Chapter 5.2
Air Cooling at the Limit
Air cooling did not die at the density wall — it was pushed to a hard, well-defined economic ceiling around 40–50 kW per rack, and the engineering decision is no longer whether to use it but where it still wins outright and how far you can responsibly push it before the fan-power curve, not the chip, makes the choice for you.
What you'll decide here
- Raised floor versus slab — whether you inherit a plenum you must manage or commit to overhead distribution and containment, and what that costs you in retrofit optionality.
- Which containment scheme (cold-aisle, hot-aisle, chimney) and which heat-transfer plant (CRAC vs CRAH vs in-row vs fan-wall) you standardize on, and the PUE and serviceability consequences of each.
- How warm you dare run supply air under ASHRAE A1–A4 — the free-cooling hours and PUE you buy against the reliability and acoustic margin you spend.

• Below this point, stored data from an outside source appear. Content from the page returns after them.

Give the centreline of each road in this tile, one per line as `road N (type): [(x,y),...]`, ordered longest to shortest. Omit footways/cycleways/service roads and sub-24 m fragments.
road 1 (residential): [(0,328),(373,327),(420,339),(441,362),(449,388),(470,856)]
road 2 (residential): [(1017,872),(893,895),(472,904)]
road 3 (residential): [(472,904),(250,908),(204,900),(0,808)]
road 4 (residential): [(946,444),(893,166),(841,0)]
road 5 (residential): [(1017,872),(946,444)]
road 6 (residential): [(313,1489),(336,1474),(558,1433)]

- The honest per-rack ceiling for your hall — the ~40–50 kW where fan power, approach temperature, and recirculation make air uneconomic before it becomes impossible.

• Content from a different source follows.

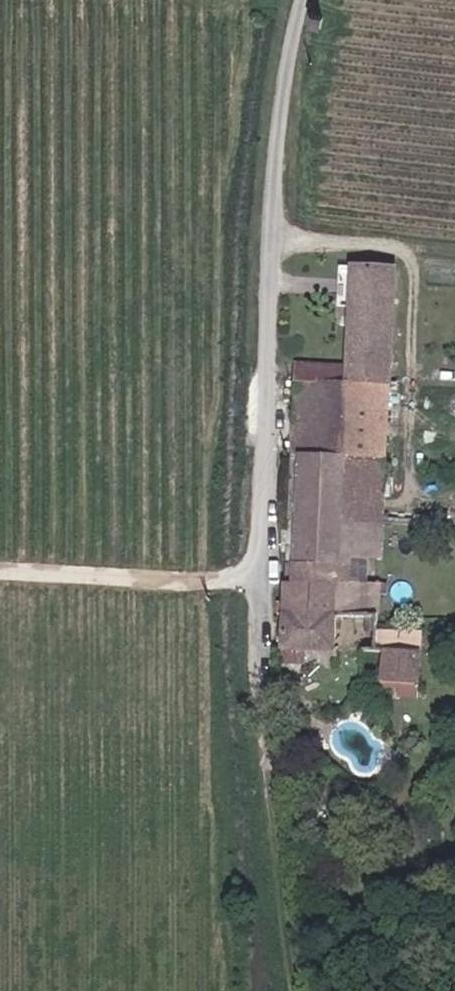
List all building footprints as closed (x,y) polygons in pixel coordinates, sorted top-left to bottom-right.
[(326,7),(342,12),(346,0),(328,0),(326,7)] [(354,249),(351,287),(396,291),(399,253),(354,249)] [(390,355),(396,291),(351,287),(346,354),(390,355)] [(390,371),(390,355),(346,354),(346,367),(390,371)] [(339,436),(387,439),(390,371),(346,367),(296,364),(294,433),(339,436)] [(288,522),(337,525),(338,491),(339,436),(294,433),(288,522)] [(338,491),(385,493),(387,439),(339,436),(338,491)] [(338,491),(337,525),(384,528),(385,493),(338,491)] [(337,554),(337,525),(288,522),(287,570),(336,573),(337,554)] [(337,554),(336,573),(383,577),(384,557),(337,554)] [(336,589),(336,573),(287,570),(285,627),(333,630),(336,589)] [(382,590),(383,577),(336,573),(336,589),(382,590)] [(414,632),(380,631),(379,663),(414,663),(414,632)]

- Which loads stay on air permanently (storage, networking, modest-density inference, edge) versus which are merely waiting for the liquid retrofit — because designing those two as one hall is the recurring mistake.
Almost every AI operator is migrating off air, and almost none has left it entirely. A 2026 AI campus that runs GB200 NVL72 racks on direct-to-chip liquid still rejects 10–15% of every rack's heat to air, still cools its entire networking spine and storage tier with moving air, and, if it is honest about its fleet, still runs the majority of its floor area, if not its megawatts, on air-cooled CPU and modest-density inference. The air-cooling chapter is therefore not a historical footnote. It covers the load that liquid does not take, the brownfield you cannot re-pour, and the regime where the cheapest correct answer is still a fan and a coil.
The forks here are mechanical and the consequences are measured in PUE points, fan watts, and stranded floor. We work through the four real decisions: raised floor versus slab (the distribution substrate), containment and the air-handling plant (CRAC vs CRAH vs in-row vs fan-wall), how warm you run the supply air (the ASHRAE envelope as an economic dial), and how far you can actually push a rack before air loses on cost rather than physics. We close on the load that stays on air for good. The density wall itself — the heat-flux physics and the cooling hierarchy — is established in Chapter 5.1; this chapter is what you do on the air side of that wall.
Raised floor vs slab: the substrate decision
The first fork predates the AI era and constrains everything after it: do you distribute cold air under the IT or over it? The raised access floor (perforated tiles over a pressurized plenum, the iconic 600 mm void) was the industry default for thirty years because it hid cabling and let a CRAC unit pressurize the whole room. It is also a recirculation trap and a structural ceiling. A loaded 48U liquid-ready rack runs 1,200–2,300 kg (and a wet NVL72 approaches ~1,360 kg / 3,000 lb before you add the CDU and coolant); raised-floor systems are rated for point and rolling loads that high-density AI racks routinely exceed, which is why the dense AI hall has, quietly, gone back to the slab.
Slab-on-grade with overhead air distribution — supply ducted down from above or pushed by perimeter/in-row units, return through a ceiling plenum — removes the structural limit, removes the under-floor obstruction that wrecks plenum pressure once you fill it with liquid pipe and busway, and is the only sane substrate for racks heavy enough to need liquid. The consequence you accept is that you lose the plenum as a free distribution path: every kilogram of air now has to be moved by a unit you can see, which makes airflow management an active engineering problem rather than a passive room-pressure one. For a greenfield AI hall this is the right trade — you were going to plumb the floor for liquid distribution anyway, and a raised floor full of coolant manifolds is a leak you cannot see. For a brownfield air hall, the existing raised floor is exactly the constraint that caps your retrofit, a thread picked up in Chapter 5.10.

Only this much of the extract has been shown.